> [COMPITO ASSEGNATO A] Nel tratto delle voci che va dall'inizio fino alla riga con "columns swapped: Heat <-> Notes" compresa, sostituisci "Language" con "Lingua" e riscrivi quelle righe lasciando invariato tutto il resto.

> [BRANO DI LETTURA]
--------------------------------
A Santarcangelo 41, ogni giorno per tre ore al giorno, dall’8 al 17 luglio 2011 ha preso vita dietro la guida di Marco Martinelli il laboratorio Eresia della felicità. Creazione a cielo aperto per Vladimir Majakovskij. Non è sfociato in uno spettacolo conclusivo, ma quotidianamente è stato visto e partecipato da numerosi testimoni. Il lavoro è stato attraversato da due diverse tensioni: da una parte l’occhio registico di Martinelli, dall’altra la misteriosa vitalità dei suoi partecipanti. Nonostante vi si possano rintracciare momenti propri e fasi autonome, è quasi impossibile raccontare in maniera omogenea quanto accaduto. Abbiamo così scelto di restituire quest’esperienza tramite un diario che procede per punti chiave, come se avessimo sbirciato tra gli appunti di duecento quaderni.
1. Tutti i giorni Eresia della felicità inizia con duecento adolescenti in cerchio nel campo dello Sferisterio di Santarcangelo. I ragazzi indossano una maglietta gialla, pantaloni neri e stivali robusti dello stesso colore. L’unica scenografia è un piccolo santino del poeta Vladimir Majakovskij, appeso al centro del muro dell’arena.
--------------------------------
> [VOCI MEMORIZZATE]
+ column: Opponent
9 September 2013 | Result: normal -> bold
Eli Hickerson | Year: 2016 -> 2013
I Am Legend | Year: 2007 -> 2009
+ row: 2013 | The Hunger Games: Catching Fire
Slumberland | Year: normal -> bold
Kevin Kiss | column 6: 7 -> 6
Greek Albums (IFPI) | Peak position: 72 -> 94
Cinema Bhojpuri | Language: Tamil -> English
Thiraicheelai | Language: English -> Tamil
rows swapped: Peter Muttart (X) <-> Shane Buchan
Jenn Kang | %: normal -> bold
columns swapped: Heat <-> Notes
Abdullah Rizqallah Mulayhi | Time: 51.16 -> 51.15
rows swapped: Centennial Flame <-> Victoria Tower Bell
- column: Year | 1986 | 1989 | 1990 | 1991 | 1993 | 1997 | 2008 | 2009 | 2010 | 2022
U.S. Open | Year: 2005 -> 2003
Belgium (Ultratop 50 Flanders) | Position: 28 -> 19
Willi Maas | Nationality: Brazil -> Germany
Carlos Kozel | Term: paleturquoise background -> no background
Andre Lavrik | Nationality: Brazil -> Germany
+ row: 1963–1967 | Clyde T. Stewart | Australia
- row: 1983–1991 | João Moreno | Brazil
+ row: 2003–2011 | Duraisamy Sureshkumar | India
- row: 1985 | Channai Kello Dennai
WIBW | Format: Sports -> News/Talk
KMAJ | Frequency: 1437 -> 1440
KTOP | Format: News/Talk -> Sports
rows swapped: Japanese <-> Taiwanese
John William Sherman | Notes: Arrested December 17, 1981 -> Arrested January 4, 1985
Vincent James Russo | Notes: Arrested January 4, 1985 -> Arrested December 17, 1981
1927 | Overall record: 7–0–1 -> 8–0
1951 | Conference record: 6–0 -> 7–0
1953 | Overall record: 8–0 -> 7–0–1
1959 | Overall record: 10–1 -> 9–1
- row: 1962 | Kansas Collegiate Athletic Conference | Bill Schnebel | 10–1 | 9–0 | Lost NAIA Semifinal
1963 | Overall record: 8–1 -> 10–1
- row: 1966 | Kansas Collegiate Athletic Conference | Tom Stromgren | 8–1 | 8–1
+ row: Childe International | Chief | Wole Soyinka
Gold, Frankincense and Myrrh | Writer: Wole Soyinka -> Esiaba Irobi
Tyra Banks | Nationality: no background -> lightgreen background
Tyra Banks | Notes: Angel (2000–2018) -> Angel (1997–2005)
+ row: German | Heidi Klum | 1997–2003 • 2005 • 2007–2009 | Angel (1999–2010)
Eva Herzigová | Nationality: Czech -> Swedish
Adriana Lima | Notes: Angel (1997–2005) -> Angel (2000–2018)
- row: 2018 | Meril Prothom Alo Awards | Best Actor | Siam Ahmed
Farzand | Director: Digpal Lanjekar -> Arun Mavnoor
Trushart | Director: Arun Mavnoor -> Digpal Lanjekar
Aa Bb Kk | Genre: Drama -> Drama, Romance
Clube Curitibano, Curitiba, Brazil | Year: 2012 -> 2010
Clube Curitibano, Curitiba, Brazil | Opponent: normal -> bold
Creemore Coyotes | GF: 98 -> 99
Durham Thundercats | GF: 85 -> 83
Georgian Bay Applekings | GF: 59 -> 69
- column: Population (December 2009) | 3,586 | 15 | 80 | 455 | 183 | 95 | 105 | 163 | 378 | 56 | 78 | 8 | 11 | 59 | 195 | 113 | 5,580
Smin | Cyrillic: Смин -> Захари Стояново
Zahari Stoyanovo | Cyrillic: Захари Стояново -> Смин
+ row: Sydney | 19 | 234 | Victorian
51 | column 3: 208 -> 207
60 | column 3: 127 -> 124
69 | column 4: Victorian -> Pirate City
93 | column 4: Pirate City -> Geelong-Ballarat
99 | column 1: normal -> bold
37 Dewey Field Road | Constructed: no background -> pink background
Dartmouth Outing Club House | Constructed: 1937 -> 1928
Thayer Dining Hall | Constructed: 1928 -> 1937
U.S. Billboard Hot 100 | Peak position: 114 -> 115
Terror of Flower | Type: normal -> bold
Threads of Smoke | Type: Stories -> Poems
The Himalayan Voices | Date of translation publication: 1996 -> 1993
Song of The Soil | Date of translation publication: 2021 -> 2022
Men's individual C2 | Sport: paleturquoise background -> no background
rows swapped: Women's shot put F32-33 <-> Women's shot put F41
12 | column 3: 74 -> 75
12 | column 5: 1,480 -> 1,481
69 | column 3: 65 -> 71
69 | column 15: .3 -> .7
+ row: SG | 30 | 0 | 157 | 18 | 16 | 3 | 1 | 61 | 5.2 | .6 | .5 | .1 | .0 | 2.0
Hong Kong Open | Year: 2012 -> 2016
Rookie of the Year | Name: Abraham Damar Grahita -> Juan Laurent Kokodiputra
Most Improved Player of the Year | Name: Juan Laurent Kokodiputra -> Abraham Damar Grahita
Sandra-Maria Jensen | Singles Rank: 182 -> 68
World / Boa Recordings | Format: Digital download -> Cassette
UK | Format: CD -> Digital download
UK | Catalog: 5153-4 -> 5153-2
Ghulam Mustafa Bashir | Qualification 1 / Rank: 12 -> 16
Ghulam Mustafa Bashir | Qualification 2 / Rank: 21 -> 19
--------------------------------
> [COMPITO ASSEGNATO B] Ricopia fedelmente dal brano di lettura sul laboratorio Eresia della felicità il tratto che va da "A Santarcangelo 41, ogni" fino a "di duecento quaderni.".

> [SOLUZIONE ESERCIZIO A]
+ column: Opponent
9 September 2013 | Result: normal -> bold
Eli Hickerson | Year: 2016 -> 2013
I Am Legend | Year: 2007 -> 2009
+ row: 2013 | The Hunger Games: Catching Fire
Slumberland | Year: normal -> bold
Kevin Kiss | column 6: 7 -> 6
Greek Albums (IFPI) | Peak position: 72 -> 94
Cinema Bhojpuri | Lingua: Tamil -> English
Thiraicheelai | Lingua: English -> Tamil
rows swapped: Peter Muttart (X) <-> Shane Buchan
Jenn Kang | %: normal -> bold
columns swapped: Heat <-> Notes

> [SOLUZIONE ESERCIZIO B]
A Santarcangelo 41, ogni giorno per tre ore al giorno, dall’8 al 17 luglio 2011 ha preso vita dietro la guida di Marco Martinelli il laboratorio Eresia della felicità. Creazione a cielo aperto per Vladimir Majakovskij. Non è sfociato in uno spettacolo conclusivo, ma quotidianamente è stato visto e partecipato da numerosi testimoni. Il lavoro è stato attraversato da due diverse tensioni: da una parte l’occhio registico di Martinelli, dall’altra la misteriosa vitalità dei suoi partecipanti. Nonostante vi si possano rintracciare momenti propri e fasi autonome, è quasi impossibile raccontare in maniera omogenea quanto accaduto. Abbiamo così scelto di restituire quest’esperienza tramite un diario che procede per punti chiave, come se avessimo sbirciato tra gli appunti di duecento quaderni.